**WRITTEN TASK:**
Turn the lines from the first one through the line containing "genus: Leontodon" into a numbered list, leaving out any blank lines.

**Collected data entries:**
%%

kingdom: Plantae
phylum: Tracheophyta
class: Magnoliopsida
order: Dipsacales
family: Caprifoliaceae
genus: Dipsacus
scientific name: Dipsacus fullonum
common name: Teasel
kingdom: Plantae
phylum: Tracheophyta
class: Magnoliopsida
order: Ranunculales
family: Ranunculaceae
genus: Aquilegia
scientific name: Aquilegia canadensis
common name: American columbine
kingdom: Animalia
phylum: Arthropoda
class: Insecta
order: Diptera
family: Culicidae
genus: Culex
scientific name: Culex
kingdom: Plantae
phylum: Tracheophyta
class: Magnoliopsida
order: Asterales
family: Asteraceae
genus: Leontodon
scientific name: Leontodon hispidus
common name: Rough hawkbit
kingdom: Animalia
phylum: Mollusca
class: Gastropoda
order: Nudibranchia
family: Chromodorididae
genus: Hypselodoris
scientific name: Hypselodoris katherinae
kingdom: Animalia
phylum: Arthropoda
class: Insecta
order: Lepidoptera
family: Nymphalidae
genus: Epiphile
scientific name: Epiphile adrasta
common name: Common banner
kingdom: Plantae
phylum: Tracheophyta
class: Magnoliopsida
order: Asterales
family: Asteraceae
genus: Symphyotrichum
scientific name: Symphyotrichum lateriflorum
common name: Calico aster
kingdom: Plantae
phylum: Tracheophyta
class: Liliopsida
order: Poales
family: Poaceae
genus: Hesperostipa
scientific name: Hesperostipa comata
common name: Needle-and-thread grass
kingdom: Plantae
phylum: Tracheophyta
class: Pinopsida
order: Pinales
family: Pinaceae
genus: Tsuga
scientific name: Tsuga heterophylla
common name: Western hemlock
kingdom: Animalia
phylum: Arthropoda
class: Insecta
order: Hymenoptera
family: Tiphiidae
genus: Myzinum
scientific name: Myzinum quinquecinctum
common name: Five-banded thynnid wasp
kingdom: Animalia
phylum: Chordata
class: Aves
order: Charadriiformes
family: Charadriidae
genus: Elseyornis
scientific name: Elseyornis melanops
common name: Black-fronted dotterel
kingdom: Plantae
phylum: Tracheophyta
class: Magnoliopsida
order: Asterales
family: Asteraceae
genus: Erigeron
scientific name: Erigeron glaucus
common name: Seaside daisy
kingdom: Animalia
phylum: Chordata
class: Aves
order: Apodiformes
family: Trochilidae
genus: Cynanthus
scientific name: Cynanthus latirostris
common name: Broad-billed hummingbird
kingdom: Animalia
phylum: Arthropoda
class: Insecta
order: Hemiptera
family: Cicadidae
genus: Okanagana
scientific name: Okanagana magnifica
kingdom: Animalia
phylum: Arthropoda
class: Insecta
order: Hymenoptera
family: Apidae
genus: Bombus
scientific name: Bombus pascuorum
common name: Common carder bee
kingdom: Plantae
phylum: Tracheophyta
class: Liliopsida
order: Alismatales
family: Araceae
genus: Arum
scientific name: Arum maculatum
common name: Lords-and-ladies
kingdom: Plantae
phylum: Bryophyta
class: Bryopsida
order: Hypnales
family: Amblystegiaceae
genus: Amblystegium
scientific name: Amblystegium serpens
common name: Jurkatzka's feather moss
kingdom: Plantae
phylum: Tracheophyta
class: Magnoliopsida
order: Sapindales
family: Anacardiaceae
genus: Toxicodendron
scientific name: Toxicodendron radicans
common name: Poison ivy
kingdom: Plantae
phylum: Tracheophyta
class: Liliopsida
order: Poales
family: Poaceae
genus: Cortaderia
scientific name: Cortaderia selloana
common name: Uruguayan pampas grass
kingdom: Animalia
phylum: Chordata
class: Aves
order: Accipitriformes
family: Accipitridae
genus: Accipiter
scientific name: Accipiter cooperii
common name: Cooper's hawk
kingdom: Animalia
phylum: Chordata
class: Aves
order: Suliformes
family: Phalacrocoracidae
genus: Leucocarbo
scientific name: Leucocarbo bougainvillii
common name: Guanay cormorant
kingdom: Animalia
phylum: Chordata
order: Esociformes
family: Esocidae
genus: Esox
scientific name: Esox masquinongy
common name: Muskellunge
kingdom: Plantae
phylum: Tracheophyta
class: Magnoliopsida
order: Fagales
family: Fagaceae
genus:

%%

**FULL RESPONSE:**
1. kingdom: Plantae
2. phylum: Tracheophyta
3. class: Magnoliopsida
4. order: Dipsacales
5. family: Caprifoliaceae
6. genus: Dipsacus
7. scientific name: Dipsacus fullonum
8. common name: Teasel
9. kingdom: Plantae
10. phylum: Tracheophyta
11. class: Magnoliopsida
12. order: Ranunculales
13. family: Ranunculaceae
14. genus: Aquilegia
15. scientific name: Aquilegia canadensis
16. common name: American columbine
17. kingdom: Animalia
18. phylum: Arthropoda
19. class: Insecta
20. order: Diptera
21. family: Culicidae
22. genus: Culex
23. scientific name: Culex
24. kingdom: Plantae
25. phylum: Tracheophyta
26. class: Magnoliopsida
27. order: Asterales
28. family: Asteraceae
29. genus: Leontodon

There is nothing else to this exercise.